== Excerpt provided ==

And there is room for growth. “There are some interesting liquid investments in Peruvian financials, because the banking system is very consolidated and loan penetration is still low,” says Verena Wachnitz, London-based manager of T. Rowe Price’s Latin America Fund. The top four banks claim more than 80 percent of banking assets. Loans to the private sector total about 35 percent of gross domestic product, well behind Brazil’s 62 percent and Chile’s 90 percent.

The strongest headwind facing Interbank, and other Peruvian lenders, is the more than 11 percent depreciation of the sol versus the dollar over the 12 months ended September 14. “This is creating a mismatch for the banks,” says Aramburú. Allowed to save in either currency, Peruvians are opting for more dollar deposits. At the same time, banks, pressured by Banco Central de Reserva del Perú, are trying to cut their dollar risks by lending more in soles. Until now, Peruvian banks have used deposits to cover about 75 percent of their funding. But with deposit costs rising as the sol falls, banks may be forced to find other, more expensive sources of funding.

Of broader concern is the slowing economy, which is projected to expand this year at well under half the 6.4 percent annual rate averaged from 2004 to 2013, during the commodities boom.

===

Exercise instructions →
1 - Reproduce the part of the passage above about Peruvian banks starting with "And there is" and going on through "Chile’s 90 percent.".
2 - Write the next part of the passage above about Peruvian banks, picking up right after its final sentence.

== Provided data ==

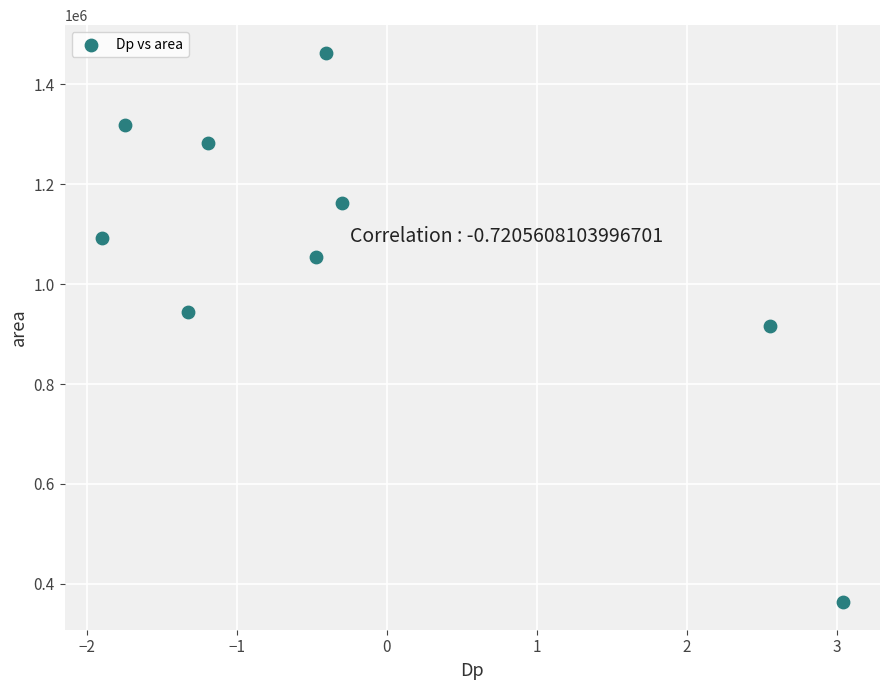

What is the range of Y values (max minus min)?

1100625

===
== Provided data ==

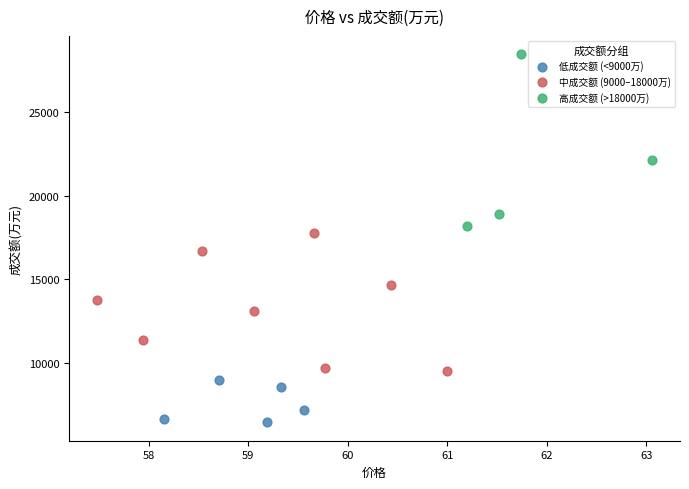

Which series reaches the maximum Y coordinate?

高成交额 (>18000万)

===

Written answers →
1 -
And there is room for growth. “There are some interesting liquid investments in Peruvian financials, because the banking system is very consolidated and loan penetration is still low,” says Verena Wachnitz, London-based manager of T. Rowe Price’s Latin America Fund. The top four banks claim more than 80 percent of banking assets. Loans to the private sector total about 35 percent of gross domestic product, well behind Brazil’s 62 percent and Chile’s 90 percent.

2 -
But Rodríguez-Pastor is counting on what he calls “the demographic bonus” for a return to better times. About 60 percent of Peruvians are under 32 years of age. His Supermercados Peruanos, InkaFarma drugstores and Real Plaza shopping malls cater to these Millennials. “They are striving to have better lives than their parents and are convinced the future will be a lot better than the past,” he says.

For his newest investment, private schools, he expects both immediate and long-term payoffs. He has built 29 schools under the name Innova Schools with 19,000 students from kindergarten through secondary school and is aiming to have 100 schools by 2021. Monthly tuition averages $125, within the means of emerging middle-class families who often complain about the poor quality of public schools. Many of the schools are located close to Rodríguez-Pastor’s shopping malls and other retail centers. “Middle-class families move to neighborhoods that have good schools,” he explains.